The Council is also in the process of amending the timeline for its current Local Plan Review in an attempt to avoid increased housing requirements for the maximum time.

 

As part of the Council’s Call for Sites exercise, there was a prospectus dedicated to the submission of proposals from landowners/developers for a Garden Community and various proposals were put forward which were considered.

 

It is now necessary for everyone to work together towards the various stages of the Local Plan Review process and to ensure the delivery of houses supported by the necessary infrastructure.

 

The Local Plan is more than just housing, it is also about the infrastructure required to support it including medical facilities, open space, libraries and employment.  A holistic approach is required.

 

Whilst Parish Councils are very welcome to contact Members, a lot of Members represent Wards in the urban area of the Borough which do not have the benefit of Parish Councils and, possibly due to the COVID-19 pandemic, do not have such active residents’ groups.  There is a need to ensure that urban views do not go unheard.

 

There is also a need to consider the other changes the Government is considering to the current planning system.

 

No decisions have been made yet.

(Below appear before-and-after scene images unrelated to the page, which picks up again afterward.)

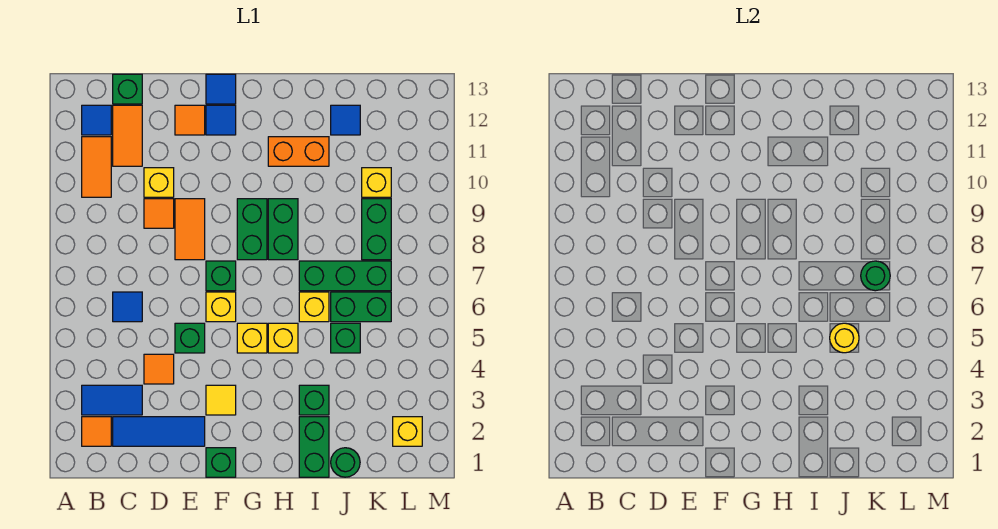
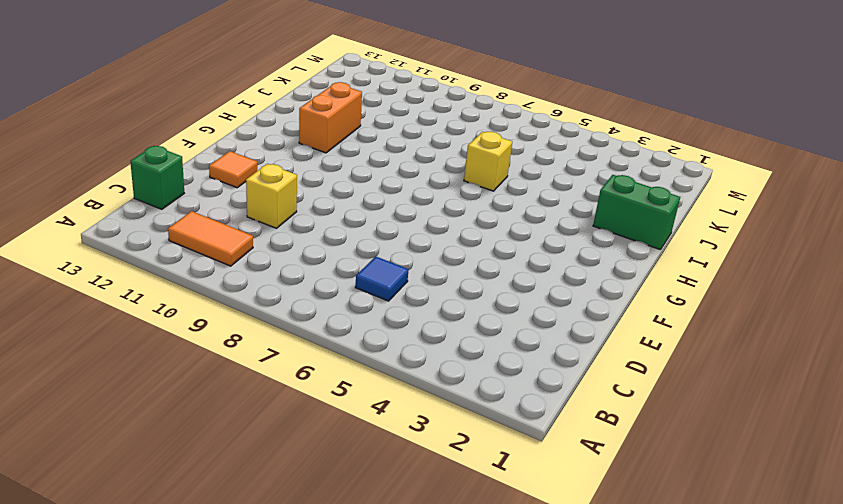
none -> orange 1x1 tile [82,417,111,446]
none -> blue 1x2 tile [82,385,142,415]
none -> blue 1x1 tile [82,105,111,135]
none -> blue 1x3 tile [113,417,205,446]

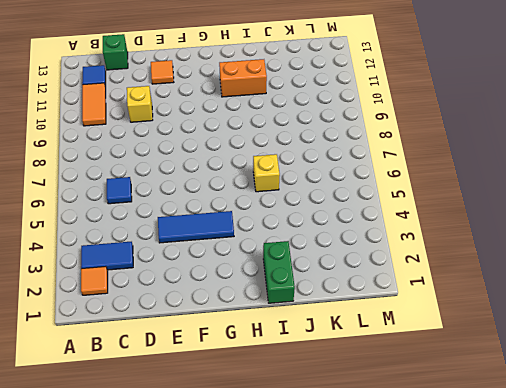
blue 1x3 tile [158,211,234,243] -> blue 1x3 tile moved to [113,417,205,446]
none -> orange 1x2 tile [113,105,142,166]
none -> orange 1x1 tile [144,354,174,384]
none -> orange 1x1 tile [144,199,174,228]
none -> green 1x1 brick [175,323,205,353]

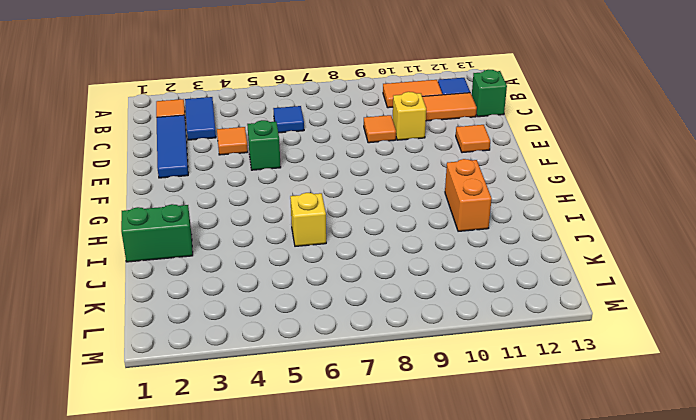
none -> orange 1x2 tile [175,199,205,260]
none -> green 1x1 brick [206,448,236,477]
none -> yellow 1x1 tile [206,385,236,415]
none -> yellow 1x1 brick [206,292,236,322]

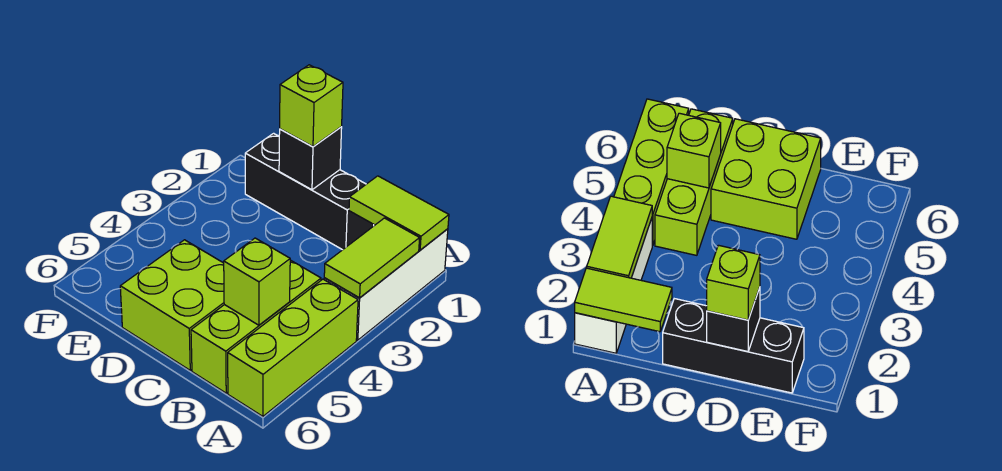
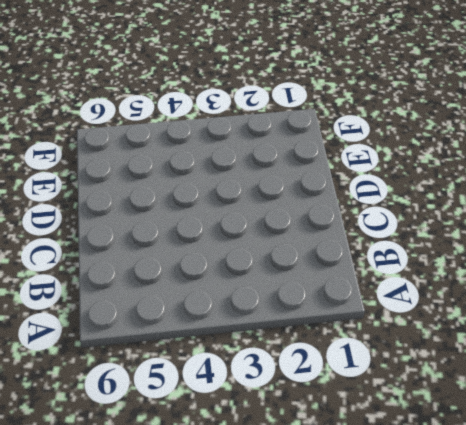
none -> white 1x3 brick [324,229,448,340]
none -> lime 1x3 brick [228,279,358,416]

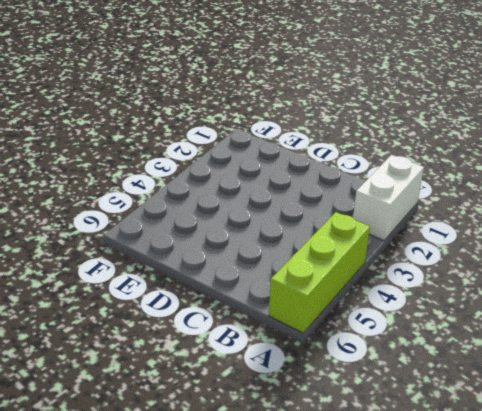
white 1x2 brick [353,155,424,240] -> white 1x3 brick [324,229,448,340]
none -> lime 1x3 brick [191,260,321,393]
none -> black 1x3 brick [245,133,374,250]

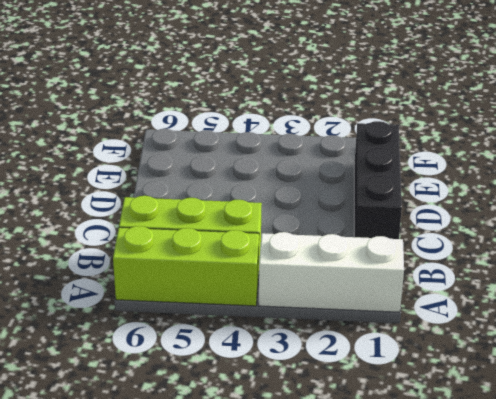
none -> lime 2x2 brick [120,240,224,370]
none -> lime 1x2 tile [349,176,449,250]

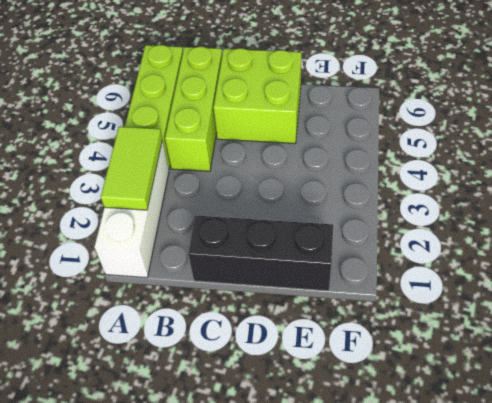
none -> lime 1x2 tile [349,176,449,250]
none -> lime 1x1 brick [224,238,290,325]

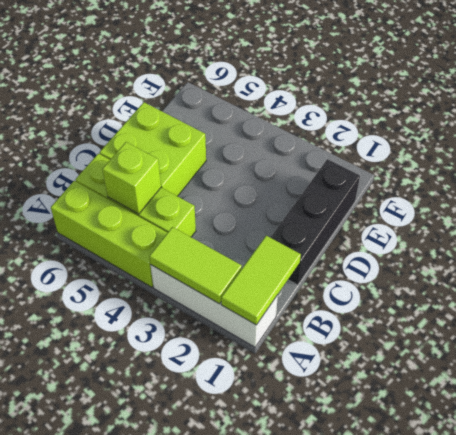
none -> black 1x1 brick [279,127,342,190]
none -> lime 1x1 brick [280,65,343,147]

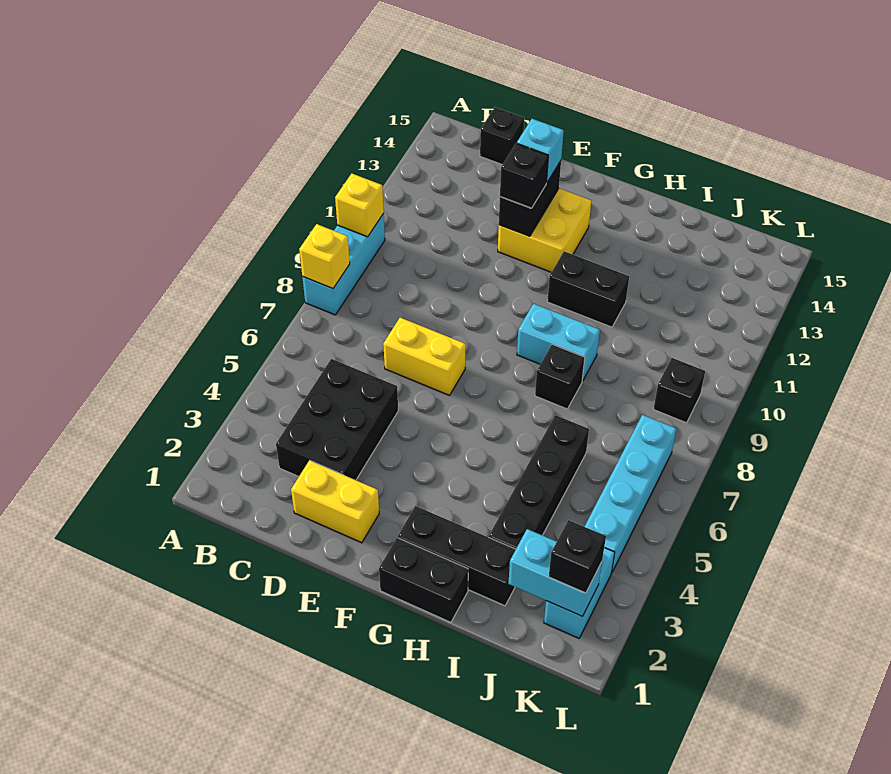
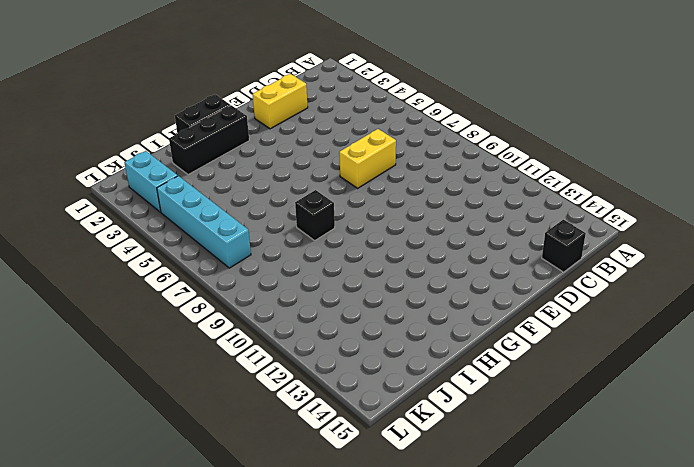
none -> cyan 1x3 brick [302,214,385,315]
none -> black 2x3 brick [276,359,398,480]
none -> yellow 2x2 brick [498,189,591,272]

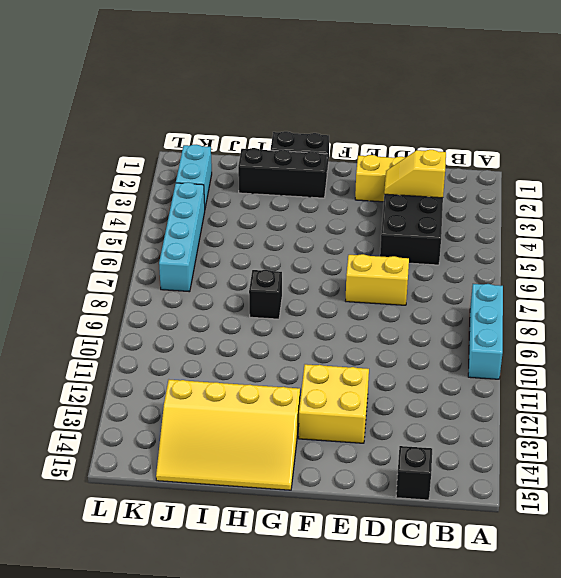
yellow 1x2 slope [384,150,446,198] -> none
yellow 3x4 slope [156,380,300,490] -> none
none -> cyan 1x2 brick [517,304,600,381]
none -> black 1x2 brick [547,251,629,327]
none -> black 1x4 brick [489,415,589,549]

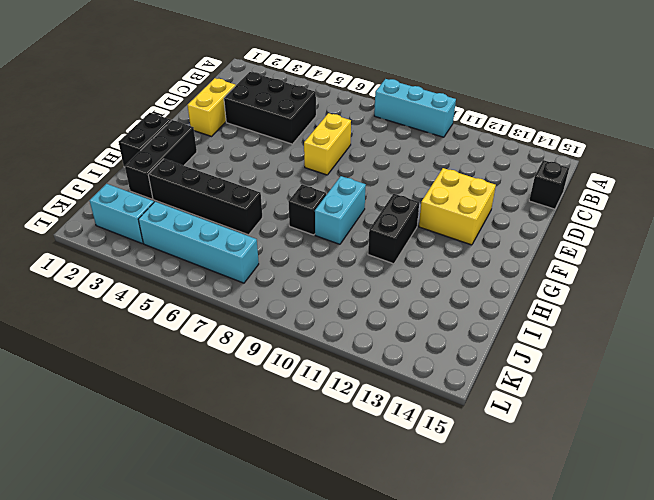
none -> black 1x1 brick [653,358,705,423]
none -> yellow 1x1 brick [299,224,350,289]
none -> yellow 1x1 brick [335,174,384,237]

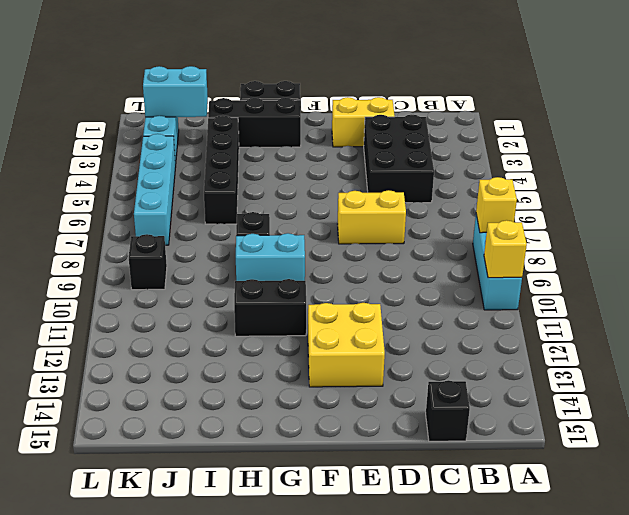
none -> black 1x2 brick [499,161,561,236]
none -> black 1x1 brick [500,143,548,208]
none -> cyan 1x1 brick [517,119,564,183]

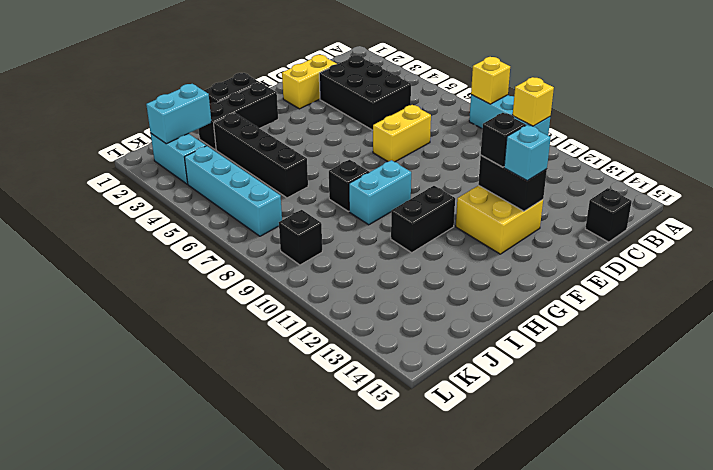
none -> black 1x1 brick [549,520,606,593]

Garden Communities are currently being assessed.  It is necessary to go through the process to provide the evidence to demonstrate a sound Plan whilst at the same time lobbying the Government for a reduction in the housebuilding targets.

 

We are all defending our areas and certainly looking at the evidence in relation to the sites coming forward.  Ebbsfleet was a development where the whole planning process was taken away from Dartford Borough Council.

 

There will be an opportunity to engage with residents through Regulation 18b of the current Local Plan Review.  If the Council moved straight to Regulation 19, it would be for the Inspector to go through evidence that he/she may not necessarily be familiar with as a potentially non-resident.

 

In my view, the Council is probably not competent to deliver the supposed benefits of a Garden Community without all the obvious adverse impacts and I have always objected to the way the Council approaches these matters, but I must object to the statement that the urban and suburban areas need to take their fair share. 

 

That is not what the petition says, and it is not what people have signed up to.  It ignores the fact that urban and suburban Maidstone have taken the lion’s share of development for years.  I do not wish to see the countryside needlessly churned up and we do need to be pushing back on the Government’s targets, but, to be clear, the town is literally choking and should not be used as an easy solution.  We have done our bit in the town.  Most of the brownfield sites have been used because we have borne the brunt for twenty years; so no more please.

 

I have every sympathy with the petitioners, but there is no more space left in the urban/suburban areas to build.  Infrastructure is needed to support new development and people to support that infrastructure.  People think that signing the petition will make a difference, but if the Council does not comply with the requirements, there will be an Inspector who does it for us.

 

As far as I am aware all national parties acknowledge the same level of housebuilding.  The alternative which I think the petition is asking us to consider is this Council will not accept the new housebuilding levels because we do not think it is right for our Borough.  However, it is necessary to weigh up the consequences and the consequences are that it will not stop development.  It will come; it will be developer-led, market-led, approved by an Inspector piecemeal.  We have to decide whether it would be appropriate to respond to what the residents are saying across the Borough, but what a price would be paid.  I would welcome another petition asking residents whether they want the Council to let the market take over or try and keep some sort of control of the process locally.

 

A copy of the briefing note which was prepared to assist Members in their consideration of the petition is attached as Appendix A.

RECOMMENDEDThat the Strategic Planning and Infrastructure Committee consider the petition relating to Housebuilding Targets and Infrastructure together with the views expressed during the debate at the Council meeting.